They dropped off the bloodied henchman and his pal at Ateba's place and decided to make tracks for the state line. But they'd gone only a few blocks when Ateba said he couldn't leave; his family needed him. Miller let him out.
Miller and Perry said little as they drove through the night, headed east.
*****
It ended like a scene out of Badlands — but without the film-school artiness. A third of the way across Kansas, Miller spotted a state trooper in his rear-view mirror and decided to exit the highway at the town of Ellis, then hop back on after the law had passed by. But the trooper had run the plates on the Explorer, and there was no way to get back on the interstate except to return the way they came. Within minutes they were in a high-speed chase through the dead-end town, then in a head-on collision with a police car.
Miller hit the ground running. The last a dazed Perry saw of him was the white soles of his athletic shoes. She eyed the 9-millimeter he'd given her, sitting on the dash of the wrecked Explorer, and thought about killing herself. But before she could act, a trooper reached through the window, pulled her out of the vehicle, and threw her to the ground.
They took her to a basement command post. Miller had grabbed two male hostages and was holding them in a house nearby. They had the place surrounded, with a helicopter and snipers and SWAT. Just like in the movies, they wanted to put her on the phone with him and persuade him to give up. She agreed to try.

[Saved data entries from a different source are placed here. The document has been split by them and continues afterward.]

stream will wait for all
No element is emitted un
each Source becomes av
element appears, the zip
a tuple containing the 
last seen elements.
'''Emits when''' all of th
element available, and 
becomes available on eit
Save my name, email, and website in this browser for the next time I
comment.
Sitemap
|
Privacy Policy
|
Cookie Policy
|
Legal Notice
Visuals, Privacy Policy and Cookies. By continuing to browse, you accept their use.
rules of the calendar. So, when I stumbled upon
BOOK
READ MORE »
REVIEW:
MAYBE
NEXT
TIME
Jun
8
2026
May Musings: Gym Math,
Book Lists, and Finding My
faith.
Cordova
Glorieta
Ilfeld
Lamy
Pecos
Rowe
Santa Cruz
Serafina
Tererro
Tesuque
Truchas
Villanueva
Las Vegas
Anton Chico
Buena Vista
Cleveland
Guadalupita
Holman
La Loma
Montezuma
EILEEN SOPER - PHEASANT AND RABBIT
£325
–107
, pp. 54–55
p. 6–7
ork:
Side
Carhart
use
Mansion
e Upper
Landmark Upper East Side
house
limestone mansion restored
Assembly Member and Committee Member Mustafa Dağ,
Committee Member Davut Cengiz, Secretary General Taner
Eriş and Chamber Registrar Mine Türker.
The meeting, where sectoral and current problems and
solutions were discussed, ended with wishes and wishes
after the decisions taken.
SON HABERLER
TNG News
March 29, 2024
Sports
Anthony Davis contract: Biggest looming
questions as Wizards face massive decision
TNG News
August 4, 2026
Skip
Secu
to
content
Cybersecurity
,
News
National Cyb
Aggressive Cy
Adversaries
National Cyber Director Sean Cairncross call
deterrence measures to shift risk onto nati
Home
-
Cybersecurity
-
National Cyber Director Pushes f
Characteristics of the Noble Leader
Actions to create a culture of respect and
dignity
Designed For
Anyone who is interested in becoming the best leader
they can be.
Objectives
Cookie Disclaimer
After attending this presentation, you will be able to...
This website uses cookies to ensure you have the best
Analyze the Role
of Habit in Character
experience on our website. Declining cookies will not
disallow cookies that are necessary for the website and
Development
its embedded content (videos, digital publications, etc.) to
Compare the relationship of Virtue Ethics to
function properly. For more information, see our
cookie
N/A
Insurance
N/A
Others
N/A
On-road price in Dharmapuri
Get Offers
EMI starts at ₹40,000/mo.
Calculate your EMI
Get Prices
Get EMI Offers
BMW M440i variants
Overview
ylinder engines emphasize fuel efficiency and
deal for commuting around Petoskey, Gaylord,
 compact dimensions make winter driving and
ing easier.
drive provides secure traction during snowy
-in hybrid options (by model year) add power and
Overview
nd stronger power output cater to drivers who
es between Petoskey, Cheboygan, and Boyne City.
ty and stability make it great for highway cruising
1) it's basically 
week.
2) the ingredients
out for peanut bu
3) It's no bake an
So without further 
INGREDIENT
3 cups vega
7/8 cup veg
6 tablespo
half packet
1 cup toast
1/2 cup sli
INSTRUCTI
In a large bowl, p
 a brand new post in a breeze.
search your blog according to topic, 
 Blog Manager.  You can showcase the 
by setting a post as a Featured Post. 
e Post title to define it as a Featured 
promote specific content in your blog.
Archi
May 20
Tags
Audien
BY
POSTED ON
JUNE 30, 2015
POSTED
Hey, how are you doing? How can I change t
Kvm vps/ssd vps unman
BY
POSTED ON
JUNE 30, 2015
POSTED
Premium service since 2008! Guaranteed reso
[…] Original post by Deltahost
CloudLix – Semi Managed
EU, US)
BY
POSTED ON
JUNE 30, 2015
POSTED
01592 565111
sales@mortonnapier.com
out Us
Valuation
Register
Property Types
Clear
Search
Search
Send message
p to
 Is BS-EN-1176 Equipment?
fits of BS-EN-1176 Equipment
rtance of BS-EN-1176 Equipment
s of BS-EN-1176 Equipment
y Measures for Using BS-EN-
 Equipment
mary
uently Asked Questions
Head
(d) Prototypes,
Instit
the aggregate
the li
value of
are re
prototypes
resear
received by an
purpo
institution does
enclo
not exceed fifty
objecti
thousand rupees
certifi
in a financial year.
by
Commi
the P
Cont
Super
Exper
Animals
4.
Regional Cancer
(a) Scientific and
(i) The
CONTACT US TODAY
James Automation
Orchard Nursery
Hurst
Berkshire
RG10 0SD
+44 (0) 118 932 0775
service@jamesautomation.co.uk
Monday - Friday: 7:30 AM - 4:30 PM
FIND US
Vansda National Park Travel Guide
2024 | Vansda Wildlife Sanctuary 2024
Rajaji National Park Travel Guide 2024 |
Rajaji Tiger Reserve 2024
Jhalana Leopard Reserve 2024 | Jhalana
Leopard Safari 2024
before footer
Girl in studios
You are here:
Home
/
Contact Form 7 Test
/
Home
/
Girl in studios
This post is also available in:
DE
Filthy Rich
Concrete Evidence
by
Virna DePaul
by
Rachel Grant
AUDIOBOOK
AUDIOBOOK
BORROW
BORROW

Miller's voice was calm. "You know I'm dying today," he said.
Perry told him to let the two men go. He said he wasn't going to hurt them. He told her how much he loved her, that he'd hurt so many people but never wanted to hurt her. Knowing that the law was listening in, he talked about how he "made" her go on the robberies with him, trying to give her an out.
He talked at length about how much he hated McCalmant. Knowing that Pops would soon get the good news of his demise saddened him beyond words. He described what it was like, going around with the detectives and telling the mothers of those boys what Pops had done, how one of them had slapped his face for not stopping him sooner, and how guilty he felt about that. But seeing Pops hauled into court in handcuffs had been the happiest day of his life.
The conversation went on for three hours. At one point he rang off and called her mother at the Kings Inn, to let her know that Tara had been arrested. Lombardi, who'd heard nothing from her daughter for days, wasn't in any mood to console Randy Miller.
"He said he was in a house with two old men and was pointing a gun at them," she recalls. "I said, 'Take the gun off them. I know you're just going to use it on yourself. Just do it.'"
Back on the line with Perry, Miller asked her, "Does God forgive you for everything?"
"God does forgive you for everything," she said.
"Everything?"
"Everything."
"Even for being gay?"
"Yes."
"I love you," he said.
The gunshot was deafening, like an explosion in her own skull.
*****
A year and eighteen days after Miller's death, Robert "Pops" McCalmant was found guilty on a hundred counts of sexual assaults on children and received the longest prison sentence ever imposed in Colorado: 1,338 years. He died in a prison infirmary in 2006, the full extent of his crimes still unknown.
"I believe we only scratched the surface," says Aurora police captain Terry Brown, one of the lead investigators on the case. "We identified twelve victims by the time it went to trial, but there may have been several others."